03/02/2023 17:09, Van Haaren, Harry:
> From: Thomas Monjalon <thomas@monjalon.net>
> > 03/02/2023 16:03, Van Haaren, Harry:
> > > From: Van Haaren, Harry
> > > > > The timeout approach just does not have its place in a functional test.
> > > > > Either this test is rewritten, or it must go to the performance tests
> > > > > list so that we stop getting false positives.
> > > > > Can you work on this?
> > > >
> > > > I'll investigate various approaches on Thursday and reply here with suggested
> > > > next steps.
> > >
> > > I've identified 3 checks that fail in CI (from the above log outputs), all 3 cases
> > > Have different dlays: 100 ms delay, 200 ms delay and 1000ms.
> > > In the CI, the service-core just hasn't been scheduled (yet) and causes the
> > "failure".
> > >
> > > Option 1)
> > > One option is to while(1) loop, waiting for the service-thread to be scheduled.
> > This can be
> > > seen as "increasing the timeout", however in this case the test-case would be
> > errored
> > > not in the test-code, but in the meson-test runner as a timeout (with a 10sec
> > default?)
> > > The benefit here is that massively increasing (~1sec or less to 10 sec) will cover
> > all/many
> > > of the CI timeouts.
> > >
> > > Option 2)
> > > Move to perf-tests, and not run these in a noisy-CI environment where the
> > results are not
> > > consistent enough to have value. This would mean that the tests are not run in
> > CI for the
> > > 3 checks in question are below, they all *require* the service core to be
> > scheduled:
> > > service_attr_get() -> requires service core to run for service stats to increment
> > > service_lcore_attr_get() -> requires service core to run for lcore stats to
> > increment
> > > service_lcore_start_stop() -> requires service to run to to ensure service-func
> > itself executes.
> > >
> > > I don't see how we can "improve" option 2 to not require the service-thread to
> > be scheduled by the OS..
> > > And the only way to make the OS schedule it in the CI more consistently is to
> > give it more time?
> > 
> > We are talking about seconds.
> > There are setups where scheduling a thread is taking seconds?
> 
> Apparently so - otherwise these tests would always pass.
> 
> They *only* fail at random runs in CI, and reliably pass everywhere else.. I've not had
> them fail locally, and that includes running in a loop for hours with a busy system..
> but not a low-priority CI VM in a busy datacenter.
> 
> 
> [Bruce wrote in separate mail]

Bruce was not Cc'ed in this reply.

> >>> For me, the question is - why hasn't the service-core been scheduled? Can
> >>> we use sched-yield or some other mechanism to force a wakeup of it?
> 
> I'm not aware of a way to make *a specific other pthread* wakeup.  We could sacrifice
> the current lcore that's waiting for the service-lcore, with a sched_yield() as you suggest.
> It would potentially "churn" the scheduler enough to give the service core some CPU?
> It's a guess/gamble in the end, kind of like the timeouts we have today..
> 
> > > Thoughts and input welcomed, I'm happy to make the code changes
> > themselves, its small effort
> > > For both option 1 & 2.
> > 
> > For time-sensitive tests, yes they should be in perf tests category.
> > As David said earlier, no timeout approach in functional tests.
> 
> Ok, as before, option 1) is to while(1) and wait for "success". Then there's
> no timeout in the test code, but our meson test runner will time-out/fail after ~10sec IIRC.
> 
> Or we move the tests perf-tests, as per Option 2), and these simply won't run in CI.
> 
> I'm OK with all 3 (including testing with sched_yield() for a month or two and if that helps?)

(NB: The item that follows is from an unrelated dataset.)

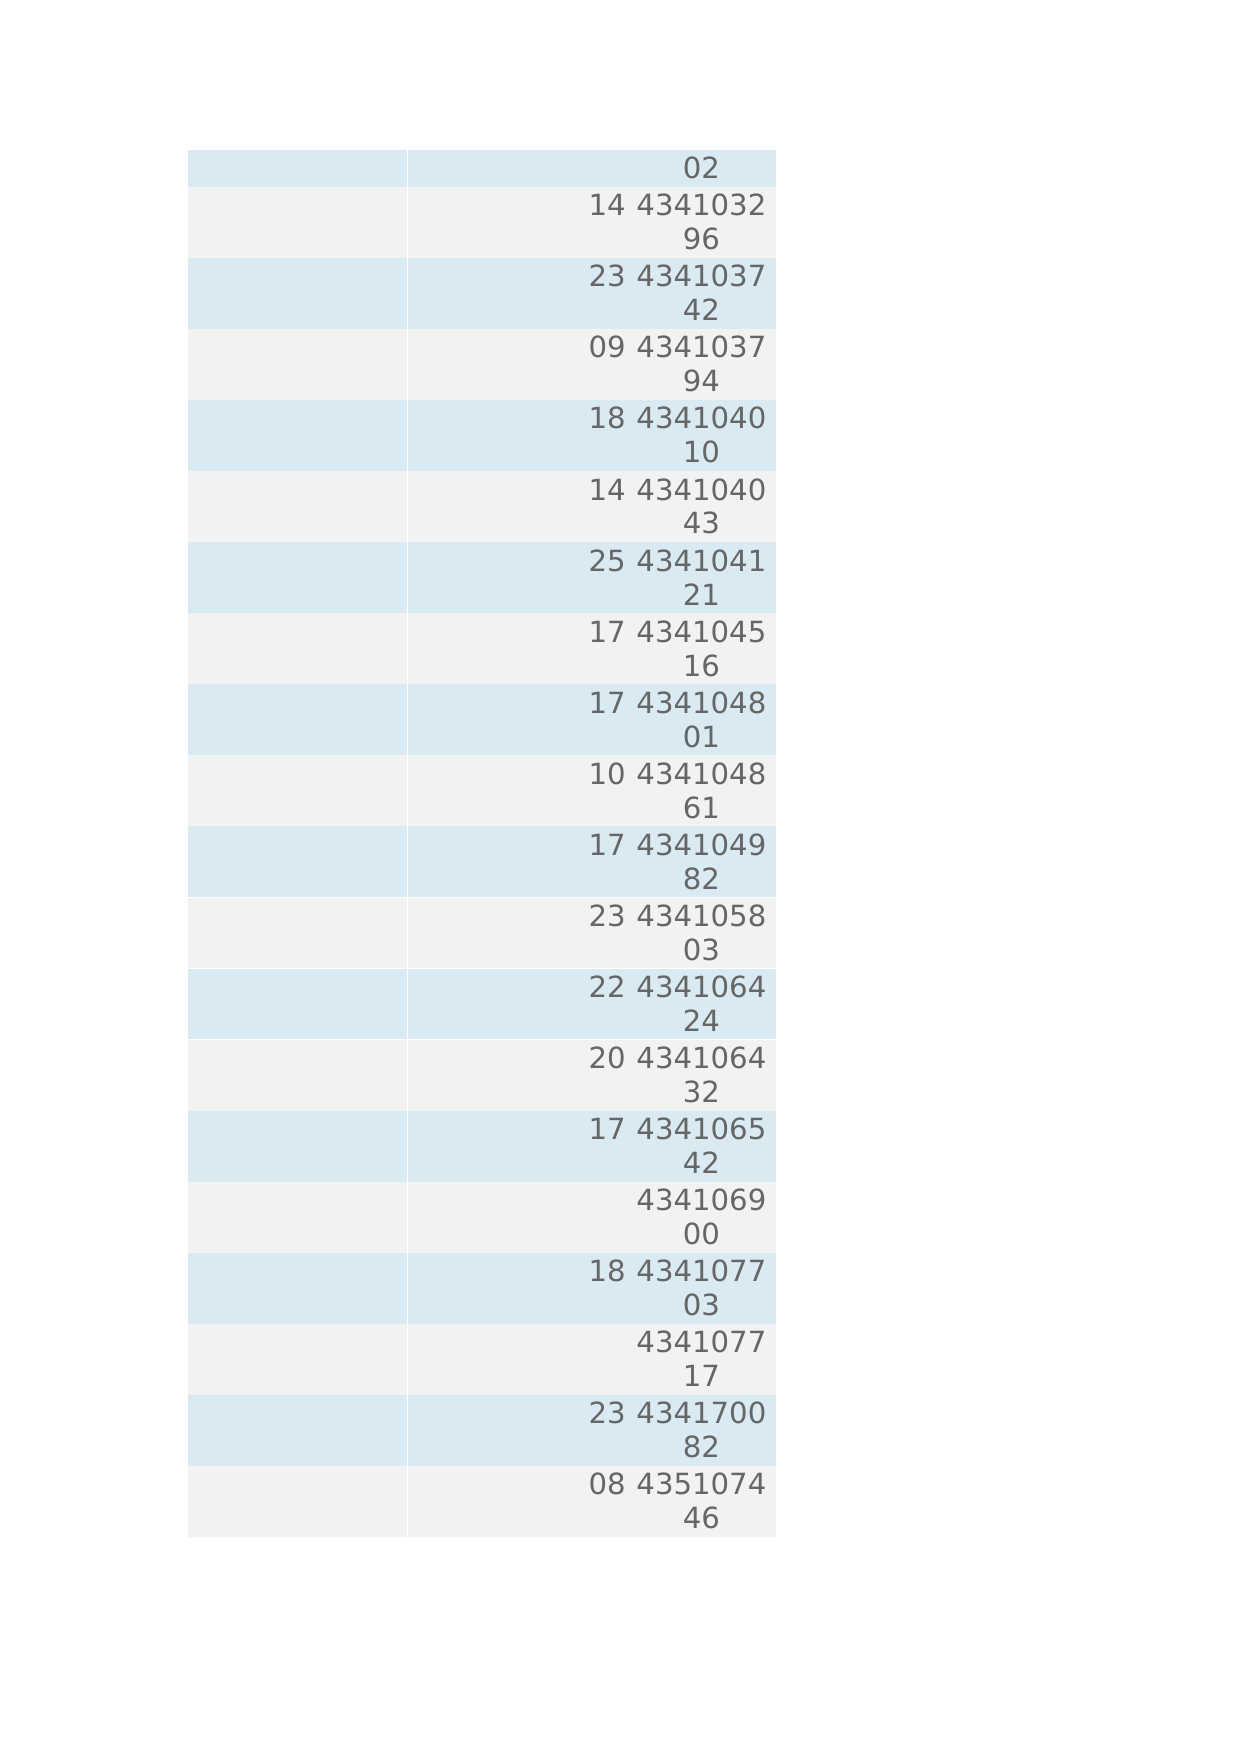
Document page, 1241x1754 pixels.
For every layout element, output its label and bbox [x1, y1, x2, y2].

Did you send a patch to go in a direction or another?
If not, please move the test to perf-test as suggested before.
We are still hitting the issues in the CI and it is *very* annoying.
It is consuming time of a lot of people for a lot of patches,
just to check it is again an issue with this test.

Please let's remove this test from the CI now.